Sister: Did you clean that fish before you put it in the frying pan?
Brother: Why should I clean it? It couldn’t get dirty in the water!
Sister: Well, what kind of fish is it?
Brother: Smelt.
Sister: I know it did. But what kind of fish is it?
Sister: Did you clean that fish before you put it in the frying pan?
Brother: Why should I clean it? It couldn’t get dirty in the water!
Sister: Well, what kind of fish is it?
Brother: Smelt.
Sister: I know it did. But what kind of fish is it?
Sister: Mom and Dad just bought me a bird for a pet.
Brother: What kind of bird?
Sister: A keet.
Brother: Don’t you mean a parakeet?
Sister: No. They just bought me one.
Sister: Why is it you get into more trouble than anyone else in the family?
Brother: I guess it’s because I get up first!
Sister: Mom wants you to come in and help fix dinner.
Brother: Why? Is it broken?
Brother: Do you know what I’m going to give Mom for her birthday? A beautiful cut-glass flower vase.
Sister: But she already has a beautiful cut-glass flower vase.
Brother: No, she doesn’t. I just dropped it!
Sister: Did you tell Mom you broke the vase?
Brother: Yes.

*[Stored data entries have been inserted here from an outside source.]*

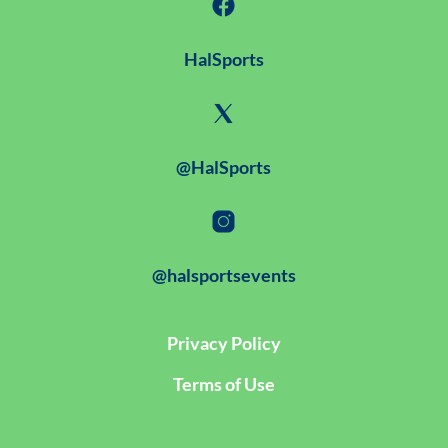
HalSports
@HalSports
@halsportsevents
Privacy Policy
Terms of Use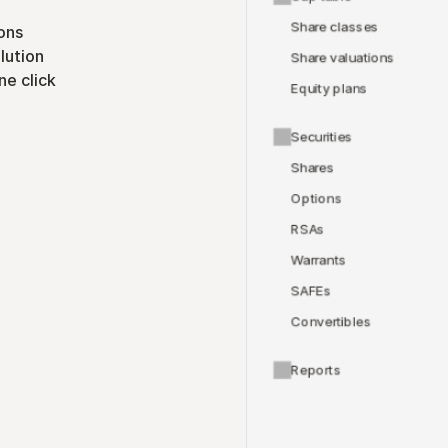
Share classes
ons
lution
Share valuations
ne click
Equity plans
Securities
Shares
Options
RSAs
Warrants
SAFEs
Convertibles
Reports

I said, “Mom, do you remember that vase you always worried that I would break?” And she said, “Yes, what about it?” And I said, “Your worries are over!”
Sister: Uh-oh. Dad’s really going to be mad when he sees the big hole you dug in the front yard. What are you going to do with all that dirt?

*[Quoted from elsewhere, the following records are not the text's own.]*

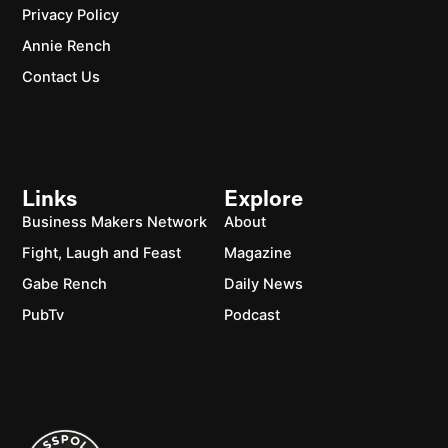
Privacy Policy
Annie Rench
Contact Us
Links
Explore
Business Makers Network
About
Fight, Laugh and Feast
Magazine
Gabe Rench
Daily News
PubTv
Podcast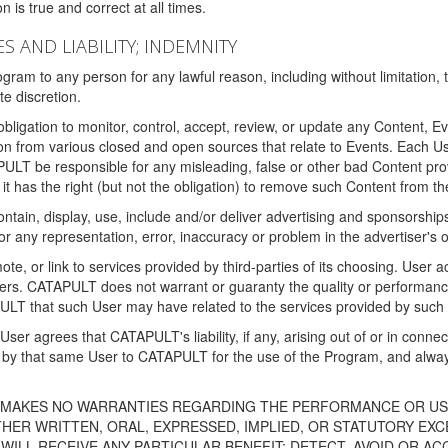
 is true and correct at all times.
S AND LIABILITY; INDEMNITY
ram to any person for any lawful reason, including without limitation,
e discretion.
igation to monitor, control, accept, review, or update any Content, Ev
n from various closed and open sources that relate to Events. Each User
PULT be responsible for any misleading, false or other bad Content pr
it has the right (but not the obligation) to remove such Content from t
ain, display, use, include and/or deliver advertising and sponsorships 
 or any representation, error, inaccuracy or problem in the advertiser's 
, or link to services provided by third-parties of its choosing. Use
isers. CATAPULT does not warrant or guaranty the quality or performanc
LT that such User may have related to the services provided by such 
h User agrees that CATAPULT's liability, if any, arising out of or in conn
by that same User to CATAPULT for the use of the Program, and always 
T MAKES NO WARRANTIES REGARDING THE PERFORMANCE OR US
R WRITTEN, ORAL, EXPRESSED, IMPLIED, OR STATUTORY EXCEP
ILL RECEIVE ANY PARTICULAR BENEFIT; DETECT, AVOID OR AC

Brother: Don’t worry about it. I’m going to dig another big hole and bury it all!
Sister: Aw, you’re a baby. You’re afraid to go upstairs in the dark by yourself!
Brother: I am not!
Sister: Yes, you are. Fraidy cat! Fraidy cat!
Brother: I am not afraid. You come up with me and see!
Sister: Mom just cleaned your room. She says you’re not fit to live with pigs.
Brother: Oh yeah? And what did you say?
Sister: I stuck up for you. I said you were.
Sister: Where are you going? Mom said not to walk on the kitchen floor unless your feet are clean.
Brother: My feet are clean. It’s only my shoes that are dirty!
Brother: Dad says we can go to the carnival on Thursday.
Sister: But it’s supposed to rain on Thursday.
Brother: Well, if it rains we’ll go the day before.
Sister: Mom asked me to fix your grapefruit for you. How much sugar do you want on it?
Brother: Too much, please.
Sister: Why haven’t you changed the water in the goldfish bowl?
Brother: They haven’t finished what’s in there yet!
Friend: Is that your brother?
Sister: Yes.
Friend: He’s very short, isn’t he?
Sister: Well, he’s only my half brother!
Mother: Why aren’t you eating your dinner?
Jim: I’m waiting for the mustard to cool off!
Sue: Try some of my sponge cake, Dad.
Father: Umm, it’s a bit tough, Susie.
Sue: I don’t understand why. I made it with a really fresh sponge!